Eine ökonomistisch-reduktionistische Lesart des Marxschen Werks durchzieht weite Teile des traditionellen Marxismus. Sie kulminiert im common-sense-Verständnis von "Basis und Überbau", dem zufolge die Ökonomie die eigentliche, "materielle" Grundlage der bürgerlichen Gesellschaft sei – und Staat, Kultur, Politik, Ideologie usw. nur hinzutretende, eben Phänomene des "Überbaus" seien. Marx habe sich, so die schematische Sicht, als Materialist nur mit der "Basis" beschäftigt, der Überbau sei aus der Basis "abzuleiten", ihr also nachgeordnet und daher nicht so wichtig: "Das Sein bestimmt das Bewußtsein."
Eine solche Sichtweise hält einer dialektischen Marx-Lektüre nicht stand.

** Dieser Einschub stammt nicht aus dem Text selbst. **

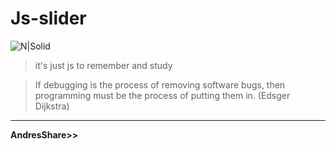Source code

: # Js-slider
![N|Solid](https://webtoolfeed.files.wordpress.com/2012/10/games1.jpg)

> it's  just js to remember and study

>If debugging is the process of removing software bugs, then programming must be the process of putting them in. (Edsger Dijkstra)


----
**AndresShare>>**
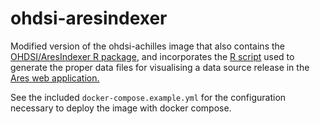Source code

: # ohdsi-aresindexer

Modified version of the ohdsi-achilles image that also contains the
[OHDSI/AresIndexer R package](https://github.com/OHDSI/AresIndexer), and
incorporates the [R script](https://github.com/OHDSI/Ares/blob/main/docs/index.md)
used to generate the proper data files for visualising a data source release in
the [Ares web application.](https://github.com/edencehealth/ohdsi-ares)

See the included `docker-compose.example.yml` for the configuration necessary
to deploy the image with docker compose.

Zwei Vorträge beschäftigen sich mit Aspekten des Staats:

> Alex Gruber spricht über "Recht, Gewalt und Krise. Zur Kritik der Politik" (Wien, 2015)
Der junge Hegel schrieb, daß der Staat "freie Menschen als mechanisches Räderwerk" behandeln muß und deshalb aufhören soll zu existieren. Solche Staatskritik scheint heutzutage undenkbar: Auch wenn die Mäkelei über den bürgerfernen und abgehobenen Staat zum Repertoire der Wutbürger jeglicher Couleur gehört, so stellt diese doch zugleich stets das Einklagen von eigentlicher oder wahrer Staatlichkeit dar. Spätestens seit der Krise von 2008 hat der Staat ein Comeback erlebt, in dem schon einmal gestandene Liberale der Verstaatlichung von Banken etwas abgewinnen können. Gleichzeitig ist ein immer stärker werdendes Ressentiment gegen rechtsstaatliche Vermittlungen zu konstatieren und repräsentative Demokratie gilt zusehends als Instrument derer "da oben", die sich gegen den "kleinen Mann" verschworen hätten. Die rechtliche, institutionelle Einhegung der souveränen Gewalt scheint zusehends als Hemmschuh zu gelten für die erstrebte Identität von Volk und Staat.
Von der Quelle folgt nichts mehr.